Written by the thirty-year-old British dramatist Lucy Prebble , Enron has been a huge success in England. It was awarded the TMA Award for Best New Play in 2009. The success has probably aroused interest in a quick interpretation in Finland as well.
Brutal outrageous
The setting and course of events in the play Enron are indeed dramatically familiar in the spirit of Dallas and Dynasty.
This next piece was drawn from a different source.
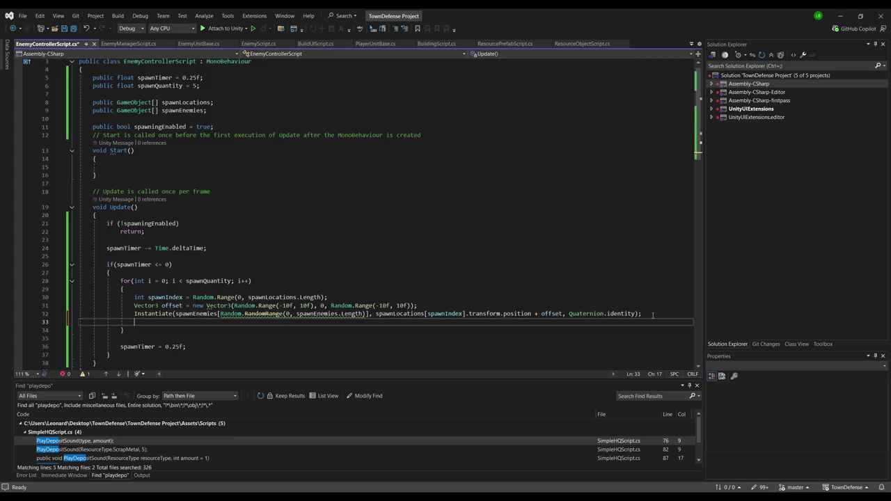
text(Enemy)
Enron’s Chairman of the Board (Tom Wentzel) and CEO (Seppo Maijala) are easy-going, respected patrons.
However, something has happened in the spirit of the times, when the unexpectedly aggressive Jeffrey Skilling (Eero Aho) is appointed CEO, even though the company’s own head of foreign operations, Claudia Roe (Milka Ahlroth), seems to be in a strong position.
Within the company, relationships are handled with bribery and openly instrumental sex acts. Jeffrey’s brilliant invention is to team up with innovative CFO Andy Fastow (Iikka Forss). Andy develops a long chain of companies that hides the debts of parent Enron – and at the far end is Andy’s own small paper company.
Strong male actors
Enron is specifically a men’s play. Kari Heiskanen moves a large group of slick businessmen on their shirt sleeves. The fine choreographies alienate the realism of the play to the theatre stage.
Among the actors, two excellently successful groups stand out. Eero Aho and Iikka Forss are sleazy heads. Seppo Maijala, Tom Wentzel and Markku Huhtamo are followers, approvers and even sufferers of corporate practices. Milka Ahlroth’s aspirational Claudia is one of the tough “guys” along with Aho and Forss.
Jeff’s fate brings a theatrical humanity to Enron. When the records begin to dawn, Jeff loses sleep (“The last time I slept properly was when I was 14.”), observes stalkers and eavesdropping everywhere. Another touching parallel is the glimpse of Jeff’s little daughter in nightmarish moments in the scenes. Andy’s nightmare is hiding debts. Two mammoths, raptories, appear on stage, and debts are fed into their mouths.
Helsinki City Theatre’s Enron is a good contemporary play. Several plays by Pasi Lampela that topple the scenes of successful players come to mind, also from the stage of the Helsinki City Theatre. Enron is also suitable as a program for corporate events. However, the viewer – the customer, the employee – should examine the goals of the host company: This is the case elsewhere, not with us! Or also: When a company dares to show how it has been done elsewhere, no one believes that it itself acts as outrageously!